» EXERCISE:
Write out the part of the forum thread about schools that begins with the words "I am a huge" and stops after "they don't want.", matching it word for word.

  2. Ace

    Ace Well-Known Member

    When they build a new school, lots of people make money.

    When they pay teachers more, only teachers make more money.

    I am a huge proponent of public schools, but, man, what a bunch of battles there are every day to do the right thing.

    For the record, I think the only advantage most private schools have is that they can weed out students they don't want.
  3. Songbird

    Songbird Well-Known Member

  4. LongTimeListener

    LongTimeListener Well-Known Member

    Charter schools too. They're supposed to let in anyone who wants, but within a week they send half the class back for some "behavioral problem."

    We have an interesting situation in California. The private and "elite" public HS students get to their senior years and put in college applications only to find that their 4.0+ and big SAT scores don't help with UC admission because they don't rank highly enough in their own class. It turns out a lot of (perhaps even the majority of) kids would have been better off at their neighborhood school for those purposes.
  5. I Should Coco

    I Should Coco Well-Known Member

    The other issue complicating things, qt, are restrictions on school districts' money. The teachers' salaries and the money to build/maintain school buildings usually are in different budgetary funds, and a surplus in one can't be used for the other.

    But I agree with your overall point ... shiny new buildings don't solve all, or even most, of our education problems.
    qtlaw24 likes this.
  6. Ace

    Ace Well-Known Member

    Yes. I have heard that in Texas, if you graduate in the top 10 percent of your class, you can automatically get into the University of Texas, and some parents complain that their darlings may not be in the top 10 percent but went to an elite school, etc.

    My son went to a public school, but it's a magnet with the math, science, technology kids among the magnets. They don't rank kids in the school. If you had a 3.9 GPA, you would not even be in the top 25 percent because 1/4 of the senior class graduated with 4.0s or better.

    If they did rank the class, some of those high achievers would probably keel over dead trying to outdo each other.
  7. LongTimeListener

    LongTimeListener Well-Known Member

    Yeah, Ace, here it's 9 percent.

    One of the private schools here had 180 of 400 graduates with a 4.0 GPA or better. If a public school did that everyone would think it represented a criminal lack of standards. But since it's a private school it's because those kids are so damn smart!
    Ace likes this.
  8. doctorquant

    doctorquant Well-Known Member

    It varies slightly from year to year. It was the top 7% this year.
  9. JohnHammond

    JohnHammond Well-Known Member

    Better for the helicopter parents to send their precious little snowflakes to the worst-performing schools and save the cash for private tutoring.
  10. Starman

    Starman Well-Known Member

    Well, and also that private and charter school kids, the vast majority of the time, have parents who have made an active decision to send the kids there. That helps a lot.
  11. Ace

    Ace Well-Known Member

    True, you are weeding out the kids whose parents aren't involved from the get-g0. That's the biggest problem with public education. So many kids with little support who come in behind at the start.

    I think schools do a better job now teaching certain things like Math, Science and Technology plus English. But probably not as well-rounded with shop and automotive classes. That was normal when I went to school.
    Last edited: Aug 5, 2015
  12. Human_Paraquat

    Human_Paraquat Active Member

    Was just talking about this the other day with someone. Looking back, I was very lucky to have had teachers for parents. I started school way ahead of many of my peers in terms of reading level, math skills, etc. While I didn't parlay that into fame and fortune, I know some of those other kids never really caught up. Kids struggling in 1st grade were often the same kids struggling in 12th grade.

    Short version: how many people who are gas station cashiers in their 30s came from stable families who take initiative in their kids' education? That transcends socioeconomic factors. I agree we should hire more teachers and pay the better ones more. But I think that's a secondary factor to success.

» GIVEN INFORMATION:
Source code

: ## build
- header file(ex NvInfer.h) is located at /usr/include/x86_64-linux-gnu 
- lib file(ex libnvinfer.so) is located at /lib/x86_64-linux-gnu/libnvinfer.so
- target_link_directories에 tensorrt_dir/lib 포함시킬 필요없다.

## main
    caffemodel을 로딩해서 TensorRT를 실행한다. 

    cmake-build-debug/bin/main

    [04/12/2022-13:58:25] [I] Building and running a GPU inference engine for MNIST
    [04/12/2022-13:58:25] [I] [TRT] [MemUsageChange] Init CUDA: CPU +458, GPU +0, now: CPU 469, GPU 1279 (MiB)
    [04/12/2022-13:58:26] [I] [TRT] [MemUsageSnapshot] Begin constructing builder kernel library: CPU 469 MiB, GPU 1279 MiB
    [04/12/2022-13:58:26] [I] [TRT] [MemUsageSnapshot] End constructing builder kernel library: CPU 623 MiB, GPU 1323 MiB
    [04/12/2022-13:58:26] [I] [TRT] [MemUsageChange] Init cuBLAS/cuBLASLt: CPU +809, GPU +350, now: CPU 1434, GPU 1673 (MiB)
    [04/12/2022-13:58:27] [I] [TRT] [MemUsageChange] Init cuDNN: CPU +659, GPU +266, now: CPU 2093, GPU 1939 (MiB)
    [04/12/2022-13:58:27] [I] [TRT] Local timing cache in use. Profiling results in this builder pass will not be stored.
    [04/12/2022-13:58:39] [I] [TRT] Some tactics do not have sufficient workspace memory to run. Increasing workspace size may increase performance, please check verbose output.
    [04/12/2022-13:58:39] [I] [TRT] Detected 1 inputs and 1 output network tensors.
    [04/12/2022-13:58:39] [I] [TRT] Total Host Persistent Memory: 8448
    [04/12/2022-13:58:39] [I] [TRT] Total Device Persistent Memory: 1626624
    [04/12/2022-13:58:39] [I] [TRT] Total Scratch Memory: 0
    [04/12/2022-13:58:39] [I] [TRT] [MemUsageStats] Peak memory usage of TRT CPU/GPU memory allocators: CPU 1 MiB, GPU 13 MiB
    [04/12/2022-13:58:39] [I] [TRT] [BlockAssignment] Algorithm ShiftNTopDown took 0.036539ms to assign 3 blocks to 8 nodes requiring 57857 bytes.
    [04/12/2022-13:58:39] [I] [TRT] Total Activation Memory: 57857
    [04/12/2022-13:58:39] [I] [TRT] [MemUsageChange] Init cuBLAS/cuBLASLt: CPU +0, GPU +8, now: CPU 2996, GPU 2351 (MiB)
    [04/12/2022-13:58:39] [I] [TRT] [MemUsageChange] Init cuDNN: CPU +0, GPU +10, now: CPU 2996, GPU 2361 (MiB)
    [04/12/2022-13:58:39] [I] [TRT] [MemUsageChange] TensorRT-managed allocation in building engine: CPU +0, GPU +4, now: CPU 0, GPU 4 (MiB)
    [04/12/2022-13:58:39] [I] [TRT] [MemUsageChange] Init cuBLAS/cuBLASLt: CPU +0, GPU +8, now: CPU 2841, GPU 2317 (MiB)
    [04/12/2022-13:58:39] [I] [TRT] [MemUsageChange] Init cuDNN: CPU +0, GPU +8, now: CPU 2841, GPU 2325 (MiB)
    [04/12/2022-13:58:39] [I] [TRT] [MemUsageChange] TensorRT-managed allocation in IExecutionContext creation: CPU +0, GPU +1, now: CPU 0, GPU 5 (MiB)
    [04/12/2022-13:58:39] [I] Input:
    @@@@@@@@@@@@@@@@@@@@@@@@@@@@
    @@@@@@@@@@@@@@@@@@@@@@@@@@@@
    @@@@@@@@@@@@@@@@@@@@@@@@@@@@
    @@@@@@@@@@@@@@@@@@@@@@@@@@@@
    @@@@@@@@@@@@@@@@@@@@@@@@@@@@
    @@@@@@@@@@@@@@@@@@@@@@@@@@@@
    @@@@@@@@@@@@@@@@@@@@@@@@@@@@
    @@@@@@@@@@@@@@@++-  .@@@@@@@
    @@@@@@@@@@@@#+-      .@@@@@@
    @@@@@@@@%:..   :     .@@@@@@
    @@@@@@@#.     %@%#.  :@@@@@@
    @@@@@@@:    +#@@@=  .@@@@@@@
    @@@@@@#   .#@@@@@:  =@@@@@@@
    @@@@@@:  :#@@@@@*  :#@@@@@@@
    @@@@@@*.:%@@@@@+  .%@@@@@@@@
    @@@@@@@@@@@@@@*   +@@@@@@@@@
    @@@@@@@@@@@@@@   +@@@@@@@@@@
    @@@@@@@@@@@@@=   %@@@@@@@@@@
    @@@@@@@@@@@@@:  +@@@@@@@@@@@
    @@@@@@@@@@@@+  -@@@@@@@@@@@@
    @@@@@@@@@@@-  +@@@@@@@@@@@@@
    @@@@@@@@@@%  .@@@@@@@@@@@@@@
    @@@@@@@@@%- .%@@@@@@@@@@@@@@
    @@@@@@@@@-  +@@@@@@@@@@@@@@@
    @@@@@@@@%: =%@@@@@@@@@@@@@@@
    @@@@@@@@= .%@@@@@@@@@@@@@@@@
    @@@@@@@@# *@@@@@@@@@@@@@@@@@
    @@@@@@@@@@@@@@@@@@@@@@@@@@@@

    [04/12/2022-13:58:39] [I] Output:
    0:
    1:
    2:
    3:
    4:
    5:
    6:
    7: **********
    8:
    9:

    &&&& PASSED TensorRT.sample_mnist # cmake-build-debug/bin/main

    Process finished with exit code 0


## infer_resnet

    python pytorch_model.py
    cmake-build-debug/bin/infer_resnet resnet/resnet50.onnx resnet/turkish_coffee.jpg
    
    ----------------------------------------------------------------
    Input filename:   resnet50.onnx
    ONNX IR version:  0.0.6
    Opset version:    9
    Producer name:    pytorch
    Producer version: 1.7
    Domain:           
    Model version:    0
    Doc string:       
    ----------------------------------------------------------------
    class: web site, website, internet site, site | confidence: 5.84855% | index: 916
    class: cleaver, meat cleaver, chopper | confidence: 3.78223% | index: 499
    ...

» RESULT FOR THIS EXERCISE:
I am a huge proponent of public schools, but, man, what a bunch of battles there are every day to do the right thing.

    For the record, I think the only advantage most private schools have is that they can weed out students they don't want.